The release opens with the experimental-ambient-post-garage of Synesthesia Pt. 1, a track that sounds unlike almost anything I've heard before. A lounge piano loop rubs up against elephant-sized slobbering bass before dissolving into thin air, eventual re-materialising as the haunting intro to The Love You're Given, and the scene is set.

That lead single The Love You're Given remains Garratt's greatest track is no backhanded compliment - it is such an incredible piece of music and here it stands tall within it's carefully crafted surroundings. That it is so careful intertwined within Synesthesiac is almost cause for disappointment - it suggests that the song is unlikely to make a reappearance on Garratt's debut, when we inevitably get one, and boy does it deserve wider repeated listening. At turns delicately weeping and then gut-churningly heavy, this song feels like three different artist's best records all at once - shimmering falsetto soul, Earth-shattering bass and cut-up folk tangled up into one five-minute long masterpiece.

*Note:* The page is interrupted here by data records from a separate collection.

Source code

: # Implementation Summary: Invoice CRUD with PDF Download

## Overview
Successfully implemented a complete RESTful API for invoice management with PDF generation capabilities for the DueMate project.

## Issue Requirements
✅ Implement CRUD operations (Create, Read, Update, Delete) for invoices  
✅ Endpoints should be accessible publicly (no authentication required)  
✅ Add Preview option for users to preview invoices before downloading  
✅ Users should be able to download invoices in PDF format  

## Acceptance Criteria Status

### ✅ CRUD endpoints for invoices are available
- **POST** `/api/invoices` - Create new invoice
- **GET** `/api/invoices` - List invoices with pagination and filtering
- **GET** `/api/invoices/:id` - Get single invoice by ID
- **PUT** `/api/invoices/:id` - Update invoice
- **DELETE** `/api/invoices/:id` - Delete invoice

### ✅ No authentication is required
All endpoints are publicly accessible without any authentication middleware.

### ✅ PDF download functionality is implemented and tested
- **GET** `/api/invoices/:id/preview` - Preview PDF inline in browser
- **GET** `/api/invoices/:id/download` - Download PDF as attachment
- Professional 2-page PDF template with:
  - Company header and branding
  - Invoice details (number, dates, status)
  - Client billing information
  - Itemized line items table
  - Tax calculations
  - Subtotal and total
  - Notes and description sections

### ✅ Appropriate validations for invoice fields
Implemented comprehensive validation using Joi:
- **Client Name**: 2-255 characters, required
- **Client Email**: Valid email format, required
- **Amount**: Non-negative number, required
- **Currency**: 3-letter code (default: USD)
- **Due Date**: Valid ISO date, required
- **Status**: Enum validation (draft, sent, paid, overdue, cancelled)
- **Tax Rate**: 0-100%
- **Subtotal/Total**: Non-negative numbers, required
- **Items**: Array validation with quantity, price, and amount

Chemical is similar in exhibiting Garratt's willingness to cut 'n' shut disparate genres, ferocious beats lending his vocals a sinister and determined edge. It never quite achieves the same sheer intensity of emotion but it remains an incredible track.  Finally Lonesome Valley delivers slowly looping blues, full of fuzzy kick drums and distorted bass, and gradually builds towards the EP's epic release.

Synesthesiac is an EP that reaches beyond the four songs it contains to create something far more significant than the format can normally deliver. If you want to hear the sound of the future, Garratt is a safe bet.